Description
At Shutterfly, we make life’s experiences unforgettable. We believe there is extraordinary power in the self-expression. That’s why our family of brands helps customers create products and capture moments that reflect who they uniquely are.
We are initiating a comprehensive consumer website re-platforming effort, with the Senior Manager of Site Reliability Engineering (SRE) being pivotal in establishing the new shared infrastructure.
This Senior Manager SRE role is ultimately responsible for system reliability, developer productivity and reducing down-time and supporting time to market by striving to reduce technical debt of the services that are supported by the SRE team. As a key figure in the centralized infrastructure team, the Senior Manager of SRE enables engineering activities and efficiencies within the AWS cloud. This leadership role demands innovation in a sophisticated cloud ecosystem, adherence to sustained compliance, and support for a high-traffic, visible platform with substantial data volumes, third-party integrations, and intricate scalability and performance considerations.

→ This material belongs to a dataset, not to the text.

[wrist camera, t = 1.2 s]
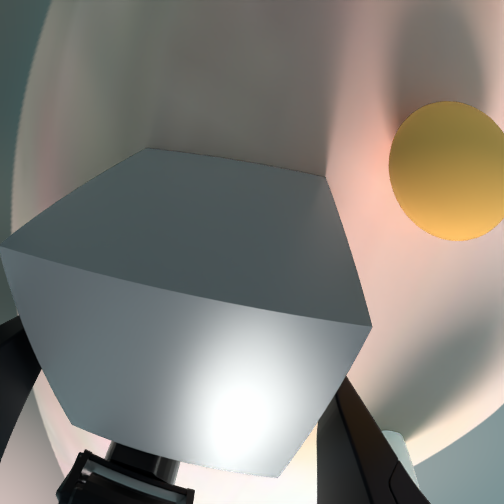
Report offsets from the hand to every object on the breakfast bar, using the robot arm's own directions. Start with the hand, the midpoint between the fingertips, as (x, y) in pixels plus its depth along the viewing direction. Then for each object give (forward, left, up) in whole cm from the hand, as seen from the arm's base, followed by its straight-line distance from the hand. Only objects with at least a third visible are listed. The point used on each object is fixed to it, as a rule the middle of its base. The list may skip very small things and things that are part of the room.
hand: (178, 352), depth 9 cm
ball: (+6, -8, -4) cm, 11 cm away
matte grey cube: (0, 0, -7) cm, 7 cm away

In addition to infrastructure development, the role emphasizes Site Reliability Engineering, engaging with workload teams to develop Infrastructure as Code (IAC) and troubleshoot application issues. Monitoring and observability are strategic priorities, with contributions to enhancing capabilities using tools like Terraform, Packer, Splunk, SignalFx, and other observability/IAC tools.
The Senior Manager of SRE leads a highly skilled engineering team, fostering collaboration and innovation. Managing and mentoring this team requires inspiring and guiding engineers in complex problem-solving, offering technical leadership and support. The ideal candidate will have a proven track record of successfully managing highly skilled engineering teams, demonstrating strong communication and leadership skills at both team and executive levels. Cultivating a culture of continuous learning, collaboration, and excellence is paramount in this role.
What You Will Do Here:
- Cross Functional Engagement:
- Embed with application/workload teams to manage and execute infrastructure related priorities
- Partner closely with other infrastructure organizations to contribute to the enterprise standards/best practices
- Cloud Infrastructure Management:
- Lead and manage the Site Reliability Engineering team with a focus on AWS cloud services.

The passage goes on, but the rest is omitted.